TASK DESCRIPTION: Every line below must be copied as written, except for pictures.

[Dataset entries]
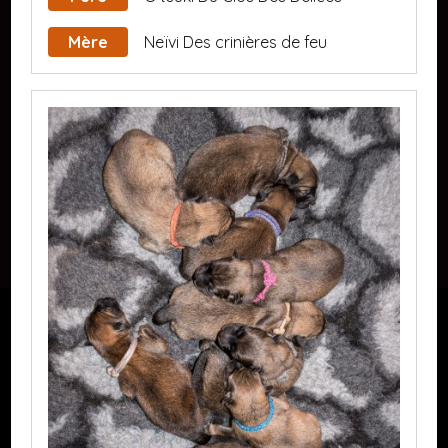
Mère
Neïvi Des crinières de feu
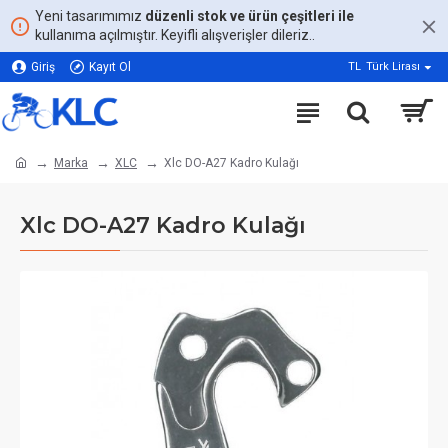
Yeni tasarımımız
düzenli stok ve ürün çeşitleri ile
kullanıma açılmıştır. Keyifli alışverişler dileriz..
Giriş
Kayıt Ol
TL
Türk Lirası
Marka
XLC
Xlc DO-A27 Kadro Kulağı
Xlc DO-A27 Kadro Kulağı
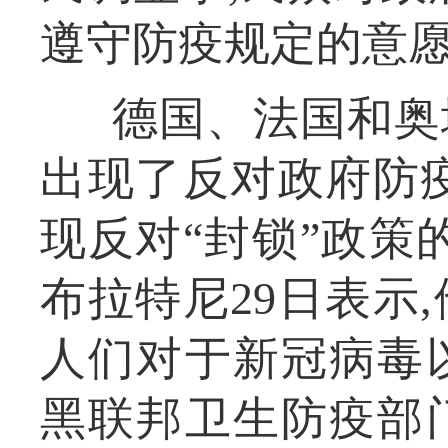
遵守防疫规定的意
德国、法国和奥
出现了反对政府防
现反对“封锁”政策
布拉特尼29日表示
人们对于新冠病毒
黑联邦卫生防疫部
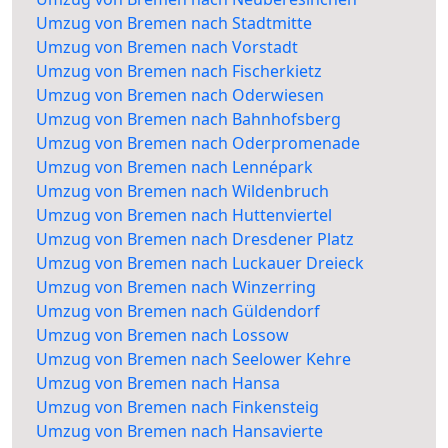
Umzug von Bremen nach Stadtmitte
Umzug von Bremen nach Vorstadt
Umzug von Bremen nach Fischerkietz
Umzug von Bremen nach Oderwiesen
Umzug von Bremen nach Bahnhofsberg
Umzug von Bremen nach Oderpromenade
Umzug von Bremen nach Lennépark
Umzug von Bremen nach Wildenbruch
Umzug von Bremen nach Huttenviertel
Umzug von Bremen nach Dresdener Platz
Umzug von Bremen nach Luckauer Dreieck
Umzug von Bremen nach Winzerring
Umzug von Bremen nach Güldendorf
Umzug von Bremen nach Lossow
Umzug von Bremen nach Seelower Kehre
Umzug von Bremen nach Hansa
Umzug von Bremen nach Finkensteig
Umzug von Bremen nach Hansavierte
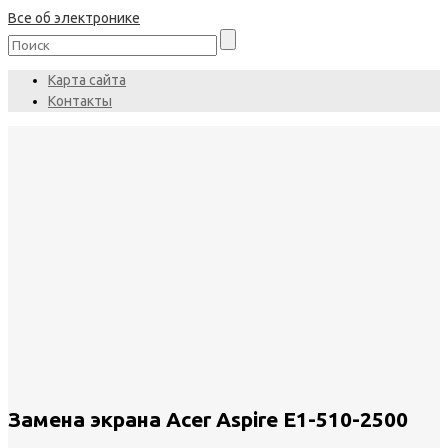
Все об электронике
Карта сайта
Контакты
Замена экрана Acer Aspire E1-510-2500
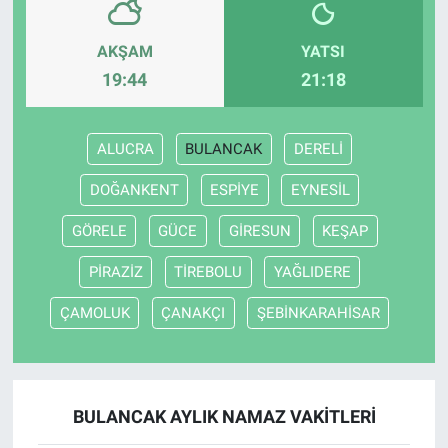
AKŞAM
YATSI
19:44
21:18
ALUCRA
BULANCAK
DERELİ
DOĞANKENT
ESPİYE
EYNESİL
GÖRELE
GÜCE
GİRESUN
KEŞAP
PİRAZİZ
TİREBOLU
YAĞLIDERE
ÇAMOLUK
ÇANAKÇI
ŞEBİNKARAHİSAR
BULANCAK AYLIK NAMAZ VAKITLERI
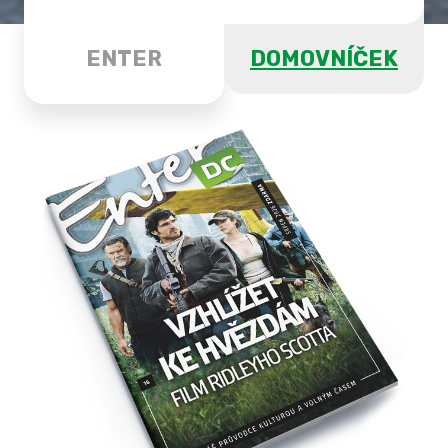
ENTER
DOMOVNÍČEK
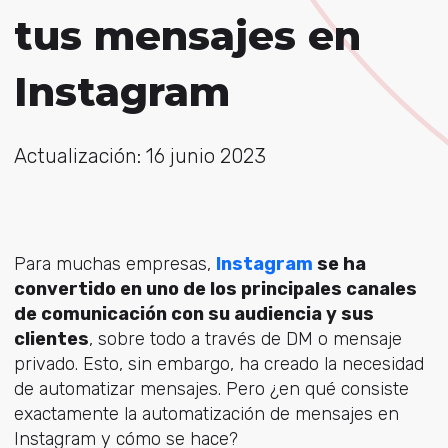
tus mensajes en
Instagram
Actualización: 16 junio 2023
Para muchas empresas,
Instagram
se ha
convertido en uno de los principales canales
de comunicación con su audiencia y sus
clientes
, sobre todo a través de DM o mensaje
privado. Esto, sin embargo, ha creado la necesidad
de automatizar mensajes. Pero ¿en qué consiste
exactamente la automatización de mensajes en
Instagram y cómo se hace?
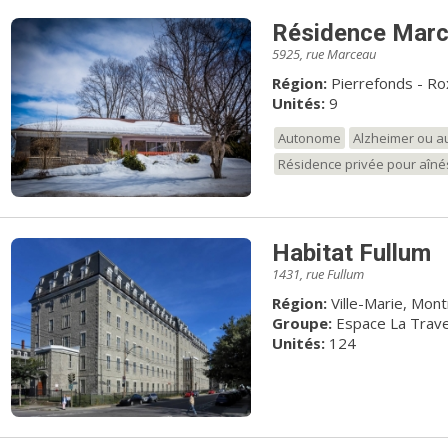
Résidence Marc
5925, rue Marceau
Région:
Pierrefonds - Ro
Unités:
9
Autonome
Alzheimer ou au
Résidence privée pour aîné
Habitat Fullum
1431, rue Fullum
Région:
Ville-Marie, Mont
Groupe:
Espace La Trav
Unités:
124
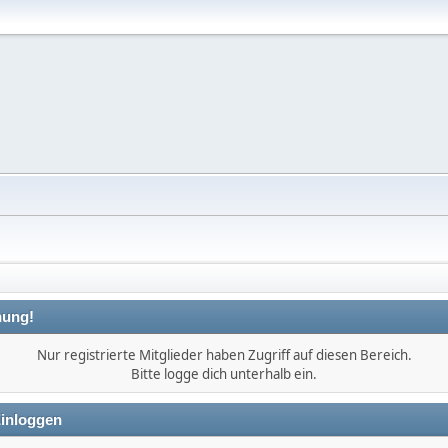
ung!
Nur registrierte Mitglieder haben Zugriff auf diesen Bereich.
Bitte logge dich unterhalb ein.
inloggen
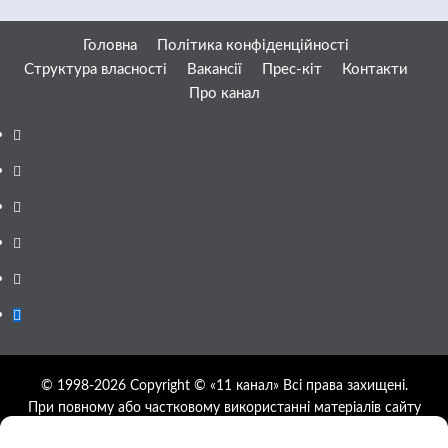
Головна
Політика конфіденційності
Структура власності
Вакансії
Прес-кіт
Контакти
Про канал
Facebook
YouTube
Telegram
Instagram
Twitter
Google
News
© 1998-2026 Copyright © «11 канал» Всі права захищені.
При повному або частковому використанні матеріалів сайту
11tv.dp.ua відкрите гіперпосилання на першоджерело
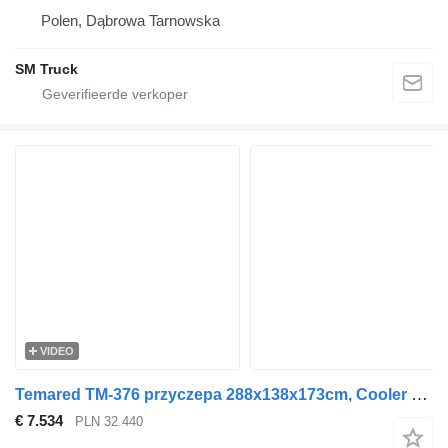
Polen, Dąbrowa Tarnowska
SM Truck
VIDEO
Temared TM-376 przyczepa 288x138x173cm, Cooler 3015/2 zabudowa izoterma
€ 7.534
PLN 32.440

SOLUTION TO THIS TASK:
Mère
Neïvi Des crinières de feu
Yeni tasarımımız
düzenli stok ve ürün çeşitleri ile
kullanıma açılmıştır. Keyifli alışverişler dileriz..
Giriş
Kayıt Ol
TL
Türk Lirası
Marka
XLC
Xlc DO-A27 Kadro Kulağı
Xlc DO-A27 Kadro Kulağı
遵守防疫规定的意
德国、法国和奥
出现了反对政府防
现反对“封锁”政策
布拉特尼29日表示
人们对于新冠病毒
黑联邦卫生防疫部
Umzug von Bremen nach Stadtmitte
Umzug von Bremen nach Vorstadt
Umzug von Bremen nach Fischerkietz
Umzug von Bremen nach Oderwiesen
Umzug von Bremen nach Bahnhofsberg
Umzug von Bremen nach Oderpromenade
Umzug von Bremen nach Lennépark
Umzug von Bremen nach Wildenbruch
Umzug von Bremen nach Huttenviertel
Umzug von Bremen nach Dresdener Platz
Umzug von Bremen nach Luckauer Dreieck
Umzug von Bremen nach Winzerring
Umzug von Bremen nach Güldendorf
Umzug von Bremen nach Lossow
Umzug von Bremen nach Seelower Kehre
Umzug von Bremen nach Hansa
Umzug von Bremen nach Finkensteig
Umzug von Bremen nach Hansavierte
Все об электронике
Карта сайта
Контакты
Замена экрана Acer Aspire E1-510-2500
AKŞAM
YATSI
19:44
21:18
ALUCRA
BULANCAK
DERELİ
DOĞANKENT
ESPİYE
EYNESİL
GÖRELE
GÜCE
GİRESUN
KEŞAP
PİRAZİZ
TİREBOLU
YAĞLIDERE
ÇAMOLUK
ÇANAKÇI
ŞEBİNKARAHİSAR
BULANCAK AYLIK NAMAZ VAKITLERI
ENTER
DOMOVNÍČEK
tus mensajes en
Instagram
Actualización: 16 junio 2023
Para muchas empresas,
Instagram
se ha
convertido en uno de los principales canales
de comunicación con su audiencia y sus
clientes
, sobre todo a través de DM o mensaje
privado. Esto, sin embargo, ha creado la necesidad
de automatizar mensajes. Pero ¿en qué consiste
exactamente la automatización de mensajes en
Instagram y cómo se hace?
Résidence Marc
5925, rue Marceau
Région:
Pierrefonds - Ro
Unités:
9
Autonome
Alzheimer ou au
Résidence privée pour aîné
Habitat Fullum
1431, rue Fullum
Région:
Ville-Marie, Mont
Groupe:
Espace La Trav
Unités:
124
ung!
Nur registrierte Mitglieder haben Zugriff auf diesen Bereich.
Bitte logge dich unterhalb ein.
inloggen
Головна
Політика конфіденційності
Структура власності
Вакансії
Прес-кіт
Контакти
Про канал
Facebook
YouTube
Telegram
Instagram
Twitter
Google
News
© 1998-2026 Copyright © «11 канал» Всі права захищені.
При повному або частковому використанні матеріалів сайту
11tv.dp.ua відкрите гіперпосилання на першоджерело
Polen, Dąbrowa Tarnowska
SM Truck
VIDEO
Temared TM-376 przyczepa 288x138x173cm, Cooler 3015/2 zabudowa izoterma
€ 7.534
PLN 32.440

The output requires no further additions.